# Edge jointing both sides of a board?



## chueyjose (Jul 8, 2015)

Hello,

Do you folks think it is necessary when milling a board to edge joint both sides rather than joint one side and rip the other side on a table saw? Or is edge jointing both boards only necessary when gluing up a panel? My projects typically consist of small boxed and picture frames... My process if joint one face, edge joint one side, plane the other side, and then rip the rough side on my table saw. But will jointing both edges produce a better board to work with?

Thank you!!:wink2:


----------



## hwebb99 (Nov 27, 2012)

chueyjose said:


> Hello, Do you folks think it is necessary when milling a board to edge joint both sides rather than joint one side and rip the other side on a table saw? Or is edge jointing both boards only necessary when gluing up a panel? My projects typically consist of small boxed and picture frames... My process if joint one face, edge joint one side, plane the other side, and then rip the rough side on my table saw. But will jointing both edges produce a better board to work with? Thank you!!:wink2:


 You can't make both sides parallel by running both sides across the jointer. Your process is correct. If I'm doing a panel glue up I joint both edges, but I joint the second side after it has been ripped parallel.


----------



## sawdust703 (Jun 27, 2014)

That's one of the reasons for the edge jointer.

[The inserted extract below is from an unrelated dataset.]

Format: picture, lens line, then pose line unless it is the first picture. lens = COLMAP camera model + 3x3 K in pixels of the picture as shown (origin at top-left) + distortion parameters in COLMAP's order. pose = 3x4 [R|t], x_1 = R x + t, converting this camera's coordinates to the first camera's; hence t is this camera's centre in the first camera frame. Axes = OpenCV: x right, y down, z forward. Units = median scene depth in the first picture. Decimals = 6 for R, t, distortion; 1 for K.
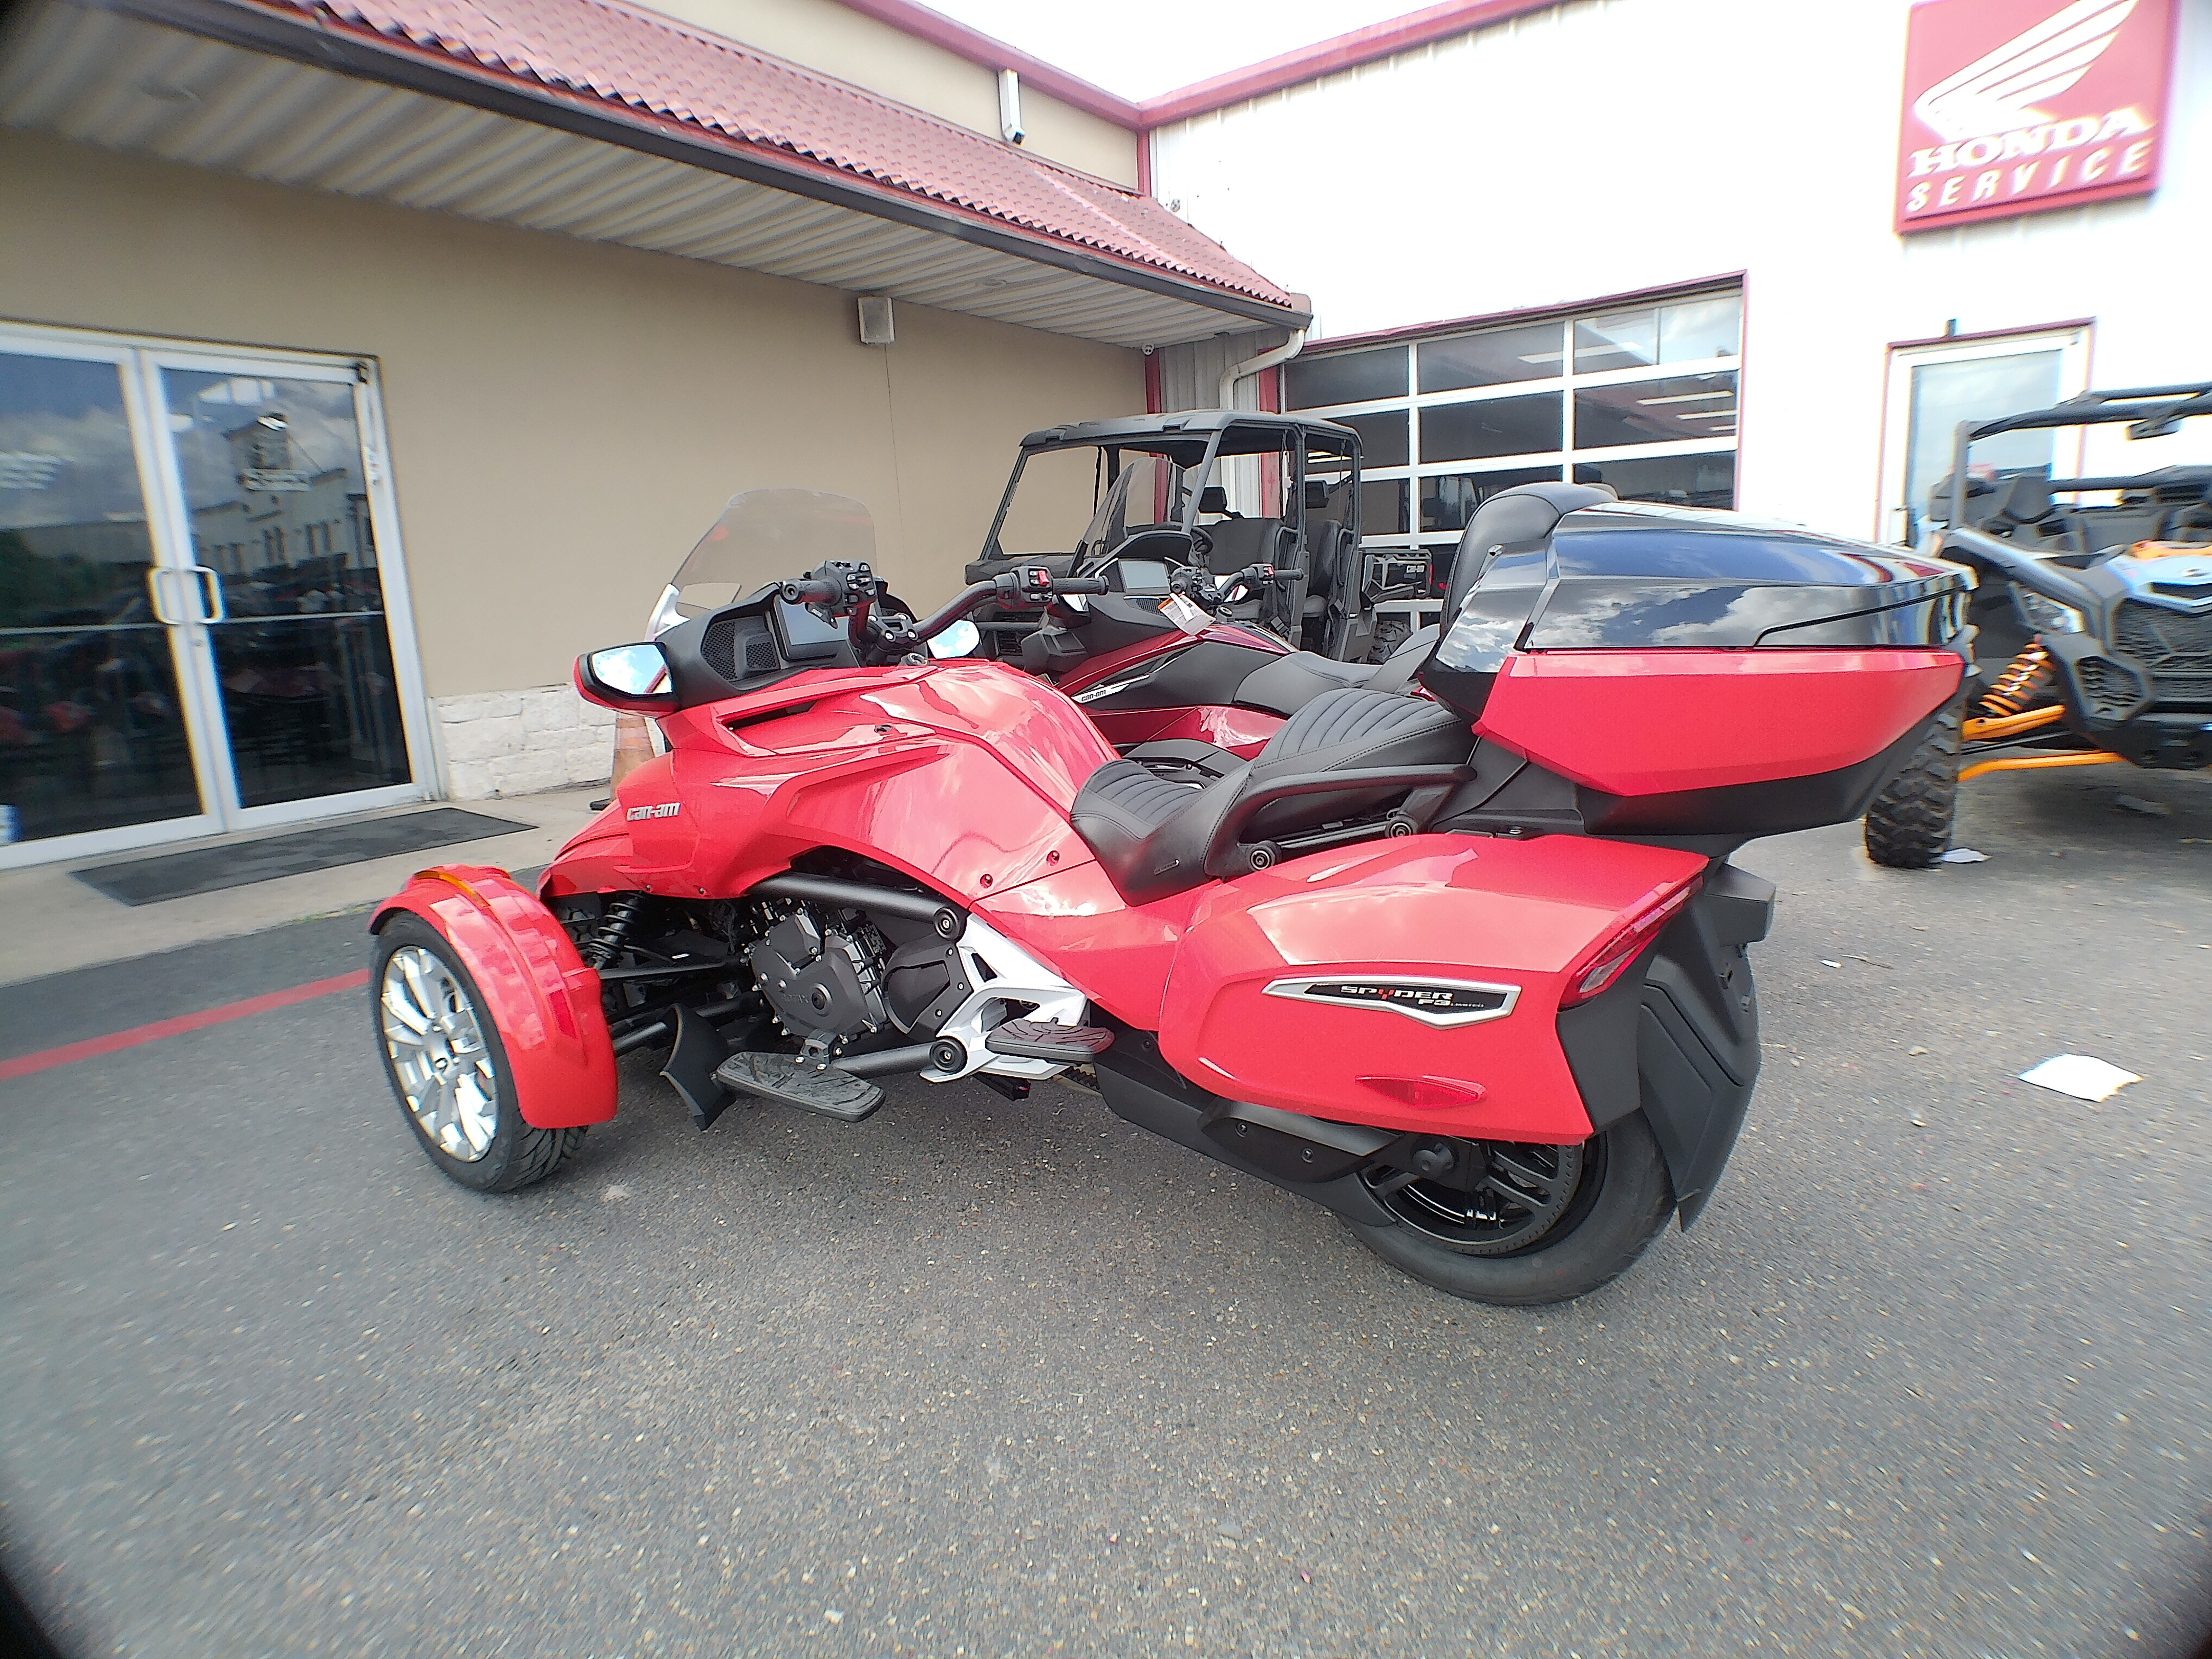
lens RADIAL K [[1248.1, 0, 1108.1], [0, 1248.1, 859.9], [0, 0, 1]] dist [-0.038944, 0.015014]
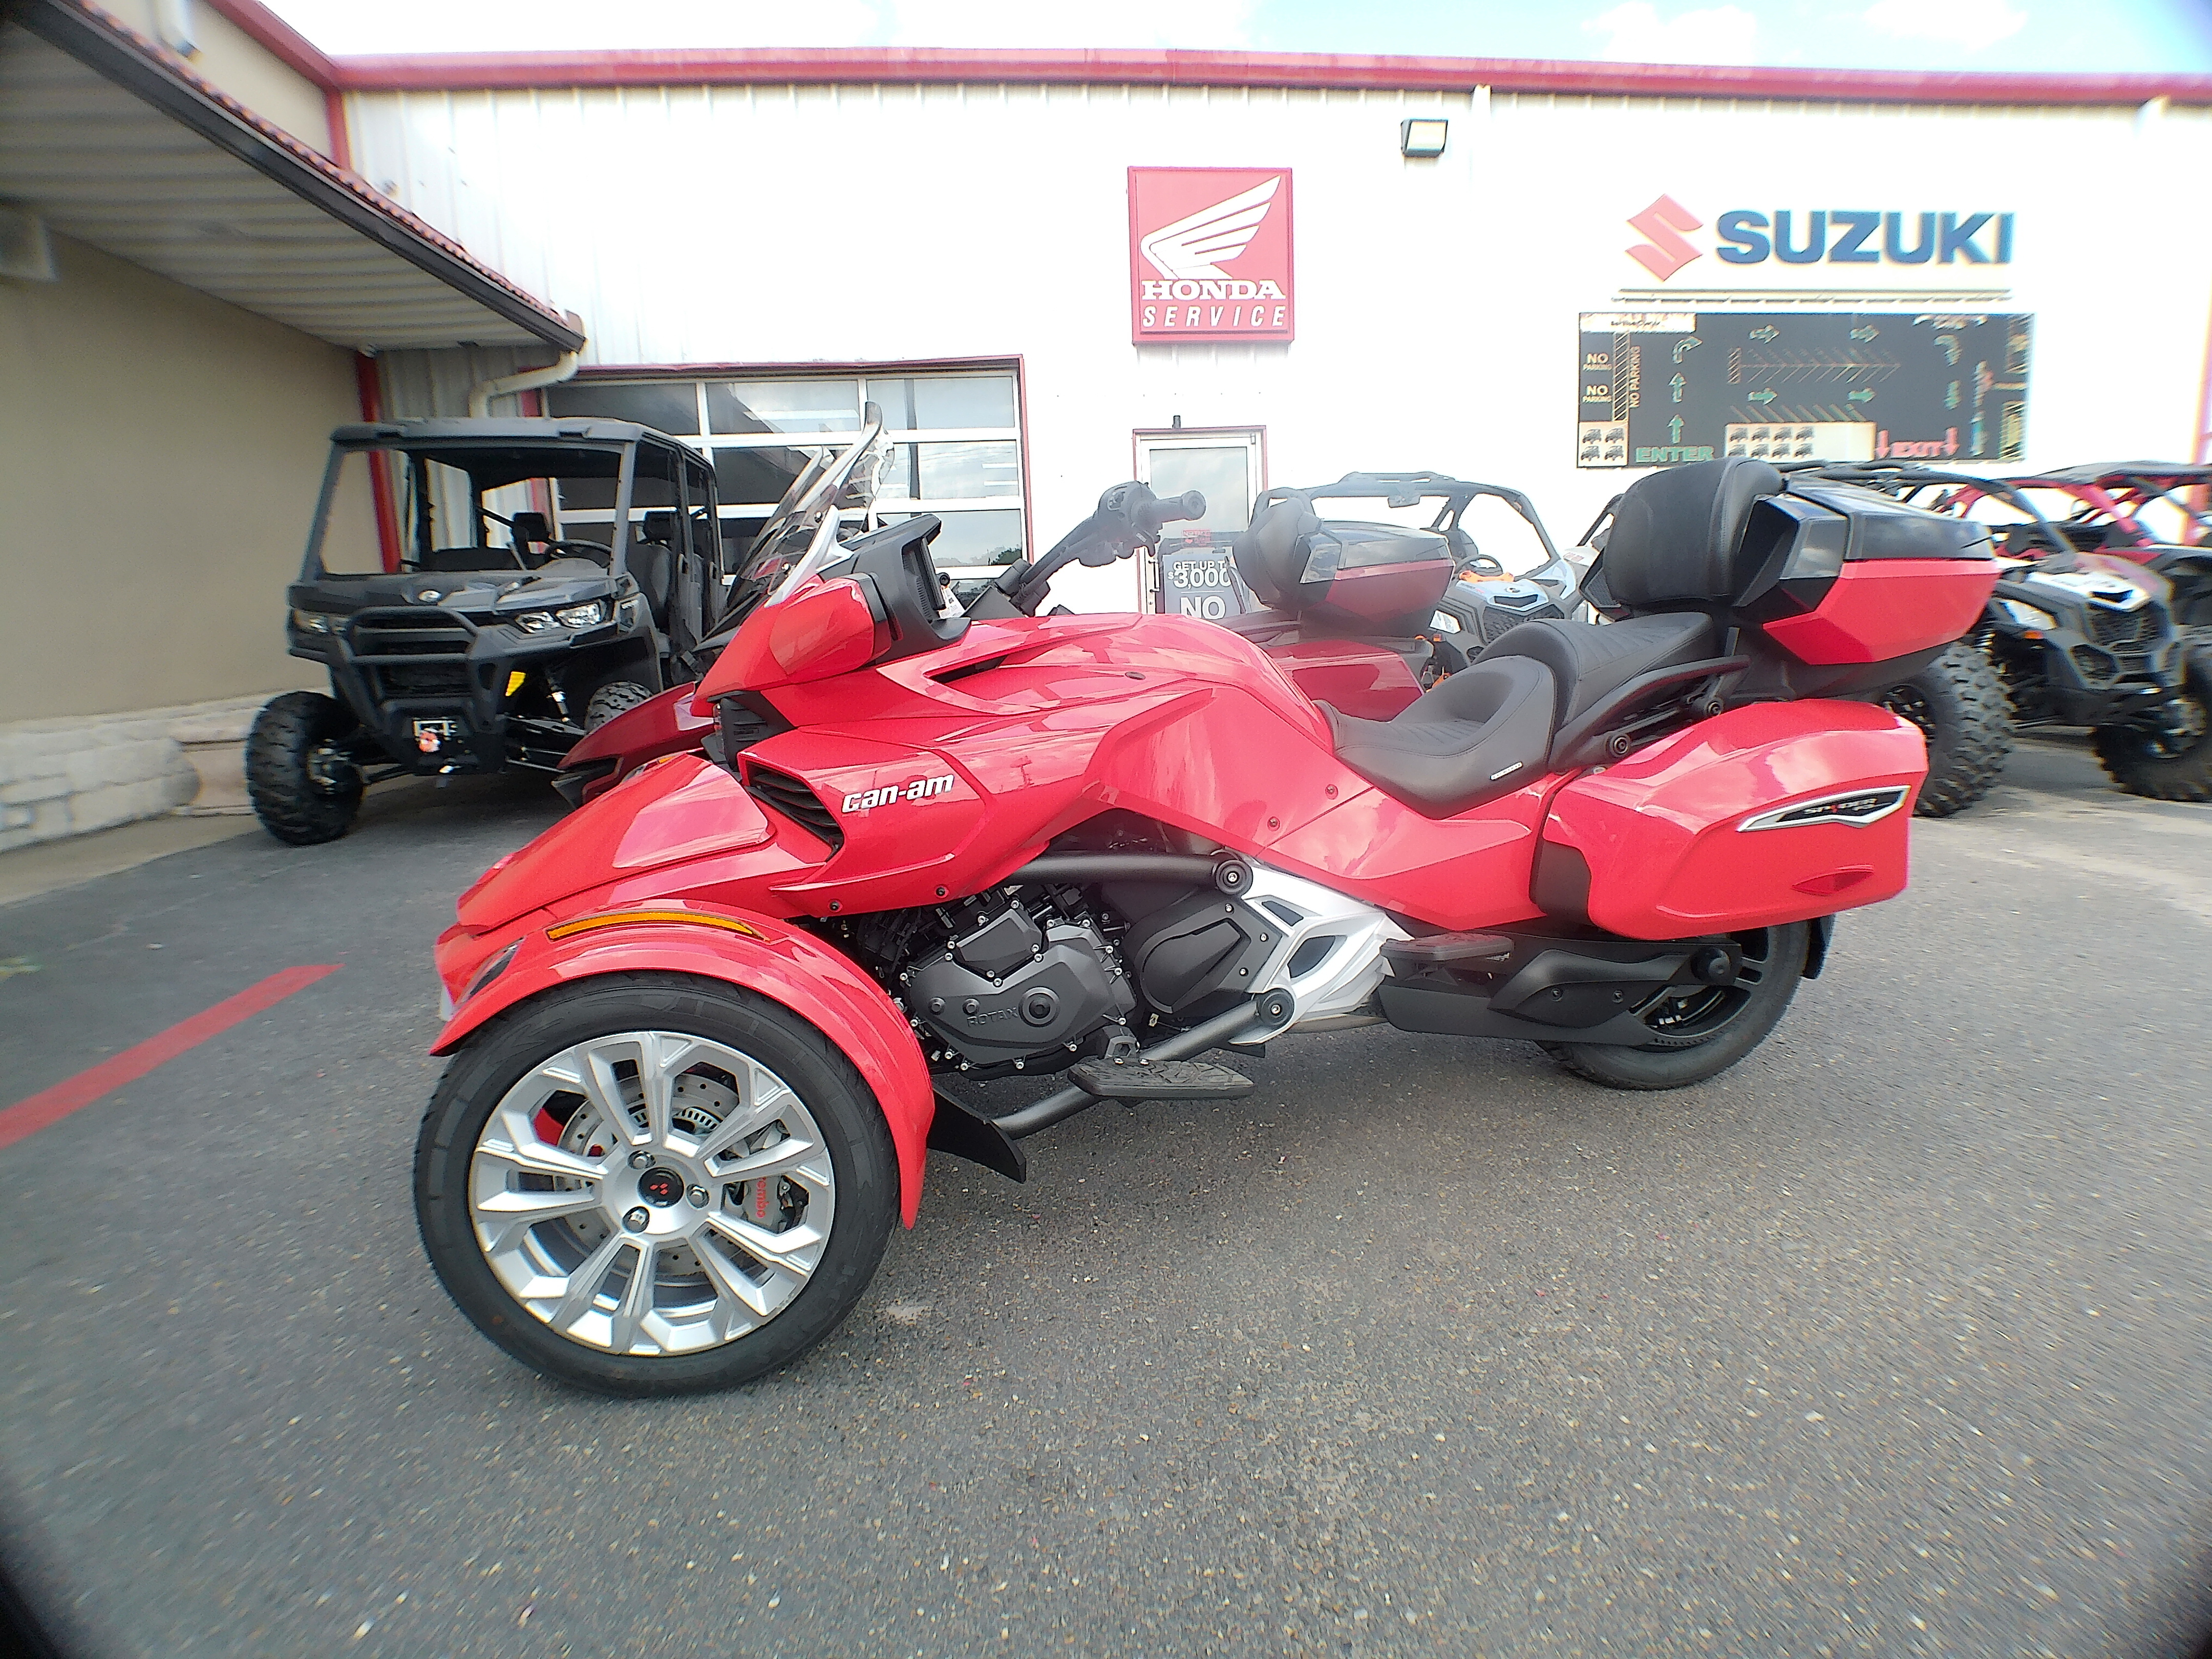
lens RADIAL K [[1254.7, 0, 1110.5], [0, 1254.7, 874.2], [0, 0, 1]] dist [-0.038476, 0.002954]
pose [[0.713990, -0.124350, 0.689025, -0.332408], [0.160958, 0.986896, 0.011319, 0.009327], [-0.681404, 0.102822, 0.724649, 0.147439]]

To square up the sides & faces of your material. If you're running a piece thru the TS, the jointed edge goes against the fence to insure a straight line cut. To joint both edges, & both faces before the saw truly insures that your board is flat, & square. Which is ideal for the TS. For panel glue ups, I always joint both edges for two reasons. One, it squares up the edges for a more solid glue up. Second, you'll have a smooth, even surface to surface to glue to each other. Which in turn creates a better glue up. As far as your planing goes, I face joint one side, run it through the planer, then edge joint the both edges.


----------



## FrankC (Aug 24, 2012)

Running the second edge through your table saw should make a board with parallel edges, good as you can get to work with.

You may want to just skim the edge on your jointer to smooth it up getting rid of any saw marks, depending on your blade and if you will be sanding it or not.

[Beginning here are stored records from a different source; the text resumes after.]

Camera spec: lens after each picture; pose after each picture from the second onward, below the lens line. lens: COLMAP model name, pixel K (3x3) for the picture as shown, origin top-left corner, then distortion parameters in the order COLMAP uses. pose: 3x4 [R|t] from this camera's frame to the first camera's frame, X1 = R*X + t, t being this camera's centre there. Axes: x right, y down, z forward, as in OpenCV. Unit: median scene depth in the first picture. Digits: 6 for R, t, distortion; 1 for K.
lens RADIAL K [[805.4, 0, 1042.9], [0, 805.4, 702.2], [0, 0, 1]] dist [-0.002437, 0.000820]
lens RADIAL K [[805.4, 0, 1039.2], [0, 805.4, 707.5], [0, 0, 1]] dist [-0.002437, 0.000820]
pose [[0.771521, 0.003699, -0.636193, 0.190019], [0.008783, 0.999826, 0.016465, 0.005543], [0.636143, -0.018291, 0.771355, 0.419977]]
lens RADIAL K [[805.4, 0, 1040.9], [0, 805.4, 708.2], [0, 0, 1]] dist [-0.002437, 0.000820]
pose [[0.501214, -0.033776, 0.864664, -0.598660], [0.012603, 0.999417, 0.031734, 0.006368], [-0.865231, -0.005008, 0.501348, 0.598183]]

Just be aware that if you take too much or many cuts with the jointer you may end up with a board that does not have parallel edges again, not good to work with.


----------



## hwebb99 (Nov 27, 2012)

FrankC said:


> Running the second edge through your table saw should make a board with parallel edges, good as you can get to work with. You may want to just skim the edge on your jointer to smooth it up getting rid of any saw marks, depending on your blade and if you will be sanding it or not. Just be aware that if you take too much or many cuts with the jointer you may end up with a board that does not have parallel edges again, not good to work with.


 If your table saw was working correctly one very light pass across the jointer is sufficient.


----------



## Steve Neul (Sep 2, 2011)

If you are only gluing two boards one edge on each board is enough. It's only when gluing multiple boards I joint both edges.


----------